O desmonte da árvore
de Natal serve como metáfora para a mitigação das ilusões e da nostalgia pela
inocência há muito perdida: empregando certa passagem de “Hamlet”, de
Shakespeare, a poetisa norte-americana, ao aludir ao fato de que, durante o
inverno, anoitece muito mais cedo, externa o seu desejo por cercar-se de luz,
para iluminar os tons de inquietude que lhe oprimem o espírito.
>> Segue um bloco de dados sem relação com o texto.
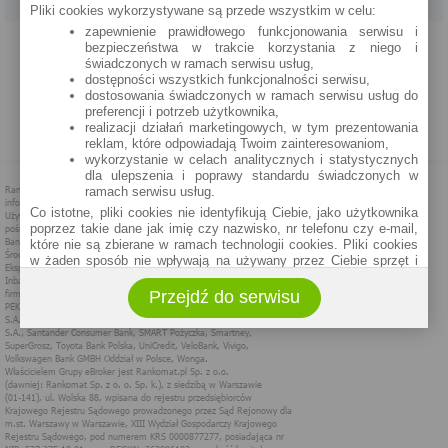
Pliki cookies wykorzystywane są przede wszystkim w celu:
zapewnienie prawidłowego funkcjonowania serwisu i
PROGRAM PARTNERSKI
O NAS
REKLAMA
REGULAMIN
bezpieczeństwa w trakcie korzystania z niego i
świadczonych w ramach serwisu usług,
dostępności wszystkich funkcjonalności serwisu,
POLITYKA PRYWATNOŚCI
POLITYKA COOKIES
ZASADY PLASOWANIA
dostosowania świadczonych w ramach serwisu usług do
preferencji i potrzeb użytkownika,
realizacji działań marketingowych, w tym prezentowania
MAPA STRONY
reklam, które odpowiadają Twoim zainteresowaniom,
wykorzystanie w celach analitycznych i statystycznych
dla ulepszenia i poprawy standardu świadczonych w
ramach serwisu usług.
Co istotne, pliki cookies nie identyfikują Ciebie, jako użytkownika
poprzez takie dane jak imię czy nazwisko, nr telefonu czy e-mail,
które nie są zbierane w ramach technologii cookies. Pliki cookies
w żaden sposób nie wpływają na używany przez Ciebie sprzęt i
oprogramowanie.
Przejdź do serwisu
Zakres wykorzystywania plików cookies możliwy jest do
określenia w ustawieniach przeglądarki każdego użytkownika. Bez
wprowadzenia zmian ustawień, informacje w plikach cookies mogą
być zapisywane w pamięci Twojego urządzenia.
Administratorem danych pozyskiwanych w technologii cookies jest
spółka Rankomat.pl Sp. z o.o. (dawniej: Rankomat Sp. z o. o. Sp.
k.) z siedzibą w Warszawie, ul. Wolska 88, 01 - 141 Warszawa.
Możesz jako użytkownik w każdym czasie skontaktować się z
administratorem pod adresem bok@ebroker.pl, jak również wyrazić
sprzeciwu wobec działań administratora.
Em meio ao retorno à faina
quotidiana, depois das festividades de final de ano, sobressaem aquelas emoções
arraigadas de um convívio familiar apegado às tradições cristãs: passada a
régua para apurar-se a soma de todos os fragores, remanesce apenas o aroma balsâmico
do abeto a impregnar a casa e uma disposição para encontrar beleza, inclusive
nos momentos soturnos ou contingentes da vida.
J.A.R. – H.C.
Jane Kenyon
(1947-1995)
Taking Down the Tree
“Give me some light!”
cries Hamlet’s
uncle midway through
the murder
of Gonzago. “Light!
Light!” cry scattering
courtesans. Here, as
in Denmark,
it’s dark at four,
and even the moon
shines with only half
a heart.
The ornaments go down
into the box:
the silver spaniel, My
Darling
on its collar, from
Mother’s childhood
in Illinois; the
balsa jumping jack
my brother and I
fought over,
pulling limb from
limb. Mother
drew it together
again with thread
while I watched,
feeling depraved
at the age of ten.
With something more
than caution
I handle them, and
the lights, with their
tin star-shaped
reflectors, brought along
from house to house,
their pasteboard
toy suitcases
increasingly flimsy.
Tick, tick, the
desiccated needles drop.
By suppertime all
that remains is the scent
of balsam fir. If it’s
darkness
we’re having, let it
be extravagant.
Ornamentando a Árvore
de Natal
(Autoria
Desconhecida)
Desmontando a Árvore
“Dai-me alguma luz!”,
grita o tio
de Hamlet no desenrolar
do assassinato
de Gonzago. “Luz!
Luz!”, clamam as cortesãs
em dispersão. Aqui,
como na Dinamarca,
já escurece às
quatro, e até a lua
brilha apenas a meio coração.
Os enfeites são transferidos
para a caixa:
o spaniel prateado –
com o Meu Querido
na coleira – vindo
desde a infância de mamãe
em Illinois; o boneco
articulado de pau-de-balsa
pelo qual meu irmão e
eu brigamos,
mutilando-o membro a
membro. Mamãe
o recompôs com linha
enquanto eu a tudo
assistia, sentindo-me perversa
aos dez anos de
idade.
Com algo mais do que
cautela
eu os manuseio, assim
como as luzes, com os seus
refletores
esteliformes espelhados, trasladadas
de casa em casa, em suas
caixas de brinquedo
acartonadas cada vez
mais frágeis.
Tic, tic, caem as
agulhas ressequidas.
Na hora do jantar,
tudo o que resta é o aroma
balsâmico do abeto. Se
o que estamos a enfrentar
for escuridão, que
seja ela extravagante.
Referência:
KENYON, Jane. Taking down
the tree. In: __________. Collected poems of Jane Kenyon. Minneapolis,
MN: Graywolf Press, sept. 2005. p. 153.